Peut-on résumer Rudolf Serkin (1903-1991), et comment ? Hélas il le faut bien, la place manquant ici pour faire l‘apologie complète d’une vie au service de la musique. Alors son itinéraire : né dans une famille pauvre à Eger, en Bohème ; éduqué musicalement à Vienne ; intégré à Bâle à la famille Busch, qui était ce que l’Europe centrale comptait de mieux pour la musique de chambre ; exilé en Amérique, où il fonda une université de musique, à Marlboro, dans le Vermont, et fut professeur au Curtis Institute of Music, à Philadelphie, avant de le diriger. Traits principaux : effacement, intransigeance, fidélité aux textes, rigueur.
Une seule œuvre pour aborder le musicien ? Dans un répertoire relativement restreint (Bach, Beethoven, Mozart, Schubert, Brahms, Reger), il faut le découvrir dans les « Concertos Brandebourgeois » de Bach, et particulièrement dans la cadence du cinquième, si l’on veut savoir ce que fulgurance veut dire. « Je suis musicien plutôt que pianiste, le piano est seulement mon instrument » se plaisait-il à affirmer.
On ne s’étonnera pas de trouver dans cette moisson quelques doublons. Serkin remettait sans cesse sur le métier les mêmes œuvres, qu’il approfondissait. Les concertos et certaines sonates de Beethoven avaient sa faveur, comme le « Deuxième Concerto » de Brahms ou celui de Schumann.
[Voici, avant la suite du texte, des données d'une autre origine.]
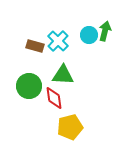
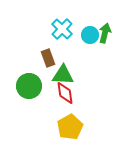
green arrow: moved 2 px down
cyan circle: moved 1 px right
cyan cross: moved 4 px right, 12 px up
brown rectangle: moved 13 px right, 12 px down; rotated 54 degrees clockwise
red diamond: moved 11 px right, 5 px up
yellow pentagon: rotated 15 degrees counterclockwise
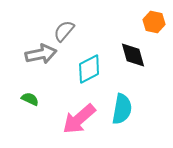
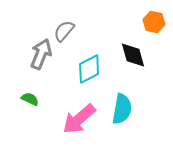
gray arrow: rotated 56 degrees counterclockwise
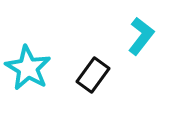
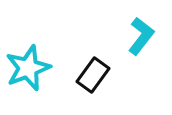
cyan star: rotated 21 degrees clockwise
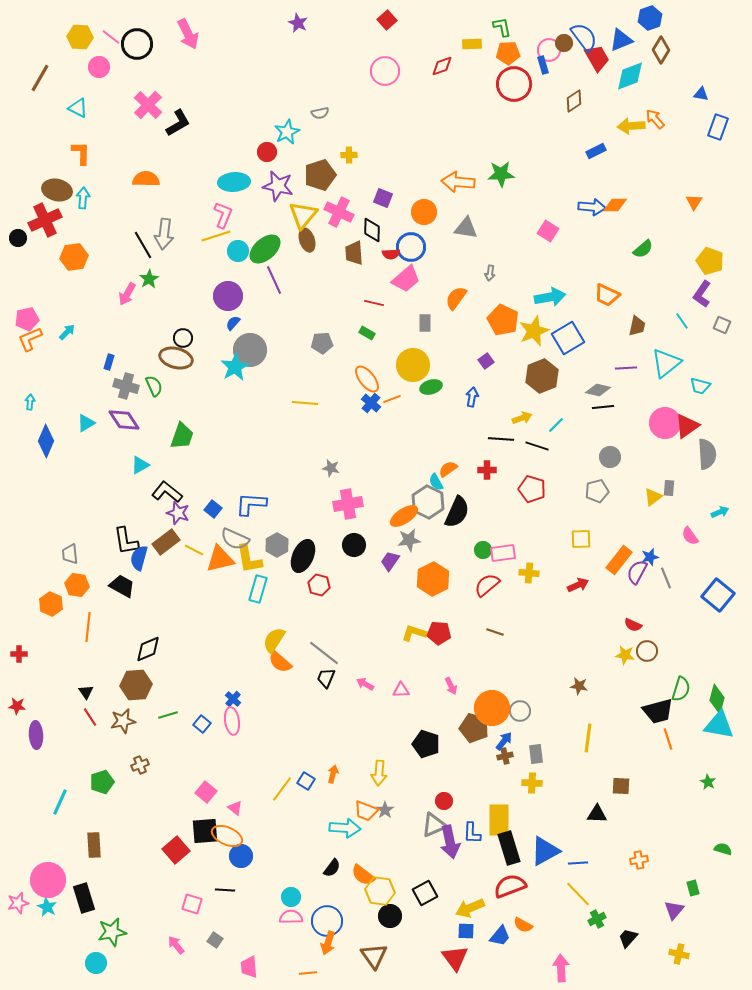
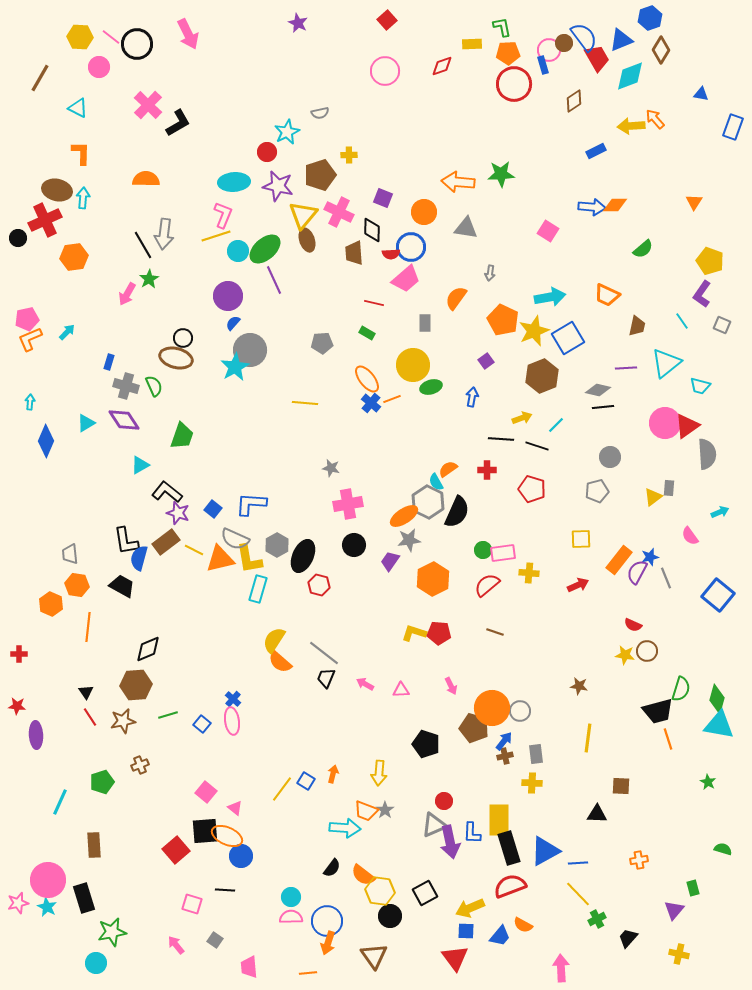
blue rectangle at (718, 127): moved 15 px right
À côté de cela, de vraies originalités. Personne d’autre que Serkin ne défendait, au disque du moins, l’Allemand Max Reger, dont on trouve dans cette compilation le « Concerto pour piano » dirigé par Eugene Ormandy, les « Variations et Fugue sur un thème de Bach » et une « Sonate pour violon et piano ». Et la « Burlesque » de Richard Strauss, les rares deux concertos de Mendelssohn, le « Concerto pour la main gauche » de Prokofiev, celui de Bartók. Et les bijoux que sont les deux Lieder avec instruments obligés de Schubert, que chante Bennita Valente : « Auf dem Strom » avec Myron Bloom au cor, « Der Hirt auf dem Felsen » avec Harold Wright à la clarinette. Ajoutons les « Liebeslieder-Wälzer » de Brahms avec un quatuor vocal exceptionnel de cohérence, enregistrées comme les Schubert au Festival de Marlboro en 1960, et « 24 Préludes », les seules pièces de Chopin qu’il a enregistrées en studio, en 1976.
Le corps du coffret est donc consacré à son répertoire de prédilection, les sonates de Beethoven (17 sur les 32), dont certaines ont été récupérées post-mortem car le musicien en avait récusé la parution par scrupule, les concertos, sous la baguette de grands tels qu'Ormandy, Szell, Bernstein, Toscanini, Schneider, Walter… De Brahms, peu de pièces pour piano, mais les deux concertos, avec Szell et Ormandy, et de la musique de chambre. De Mozart, beaucoup de concertos, avec Szell et Schneider, et même un duo avec son fils Peter Serkin. Et Bach, bien sûr, dans lequel il est incomparable. Un petit livre récapitule très clairement l’ensemble et contient une biographie succincte mais parfaite de Jürgen Kesting.
Il ne manque pas grand-chose à cette somme de plus de 63 heures de musique. Rien n’est inédit, mais 13 albums apparaissent pour la première fois sur CD, dont des 78 tours gravés pour EMI dans les années 1930 ou quelques gravures tardives pour Deutsche Grammophon, notamment des concertos de Mozart avec Abbado. Qui possède cela, plus les concertos de Beethoven enregistrés à Boston pour Telarc avec Ozawa, aura l’intégralité de quarante ans de travail d’un immense génie à son piano.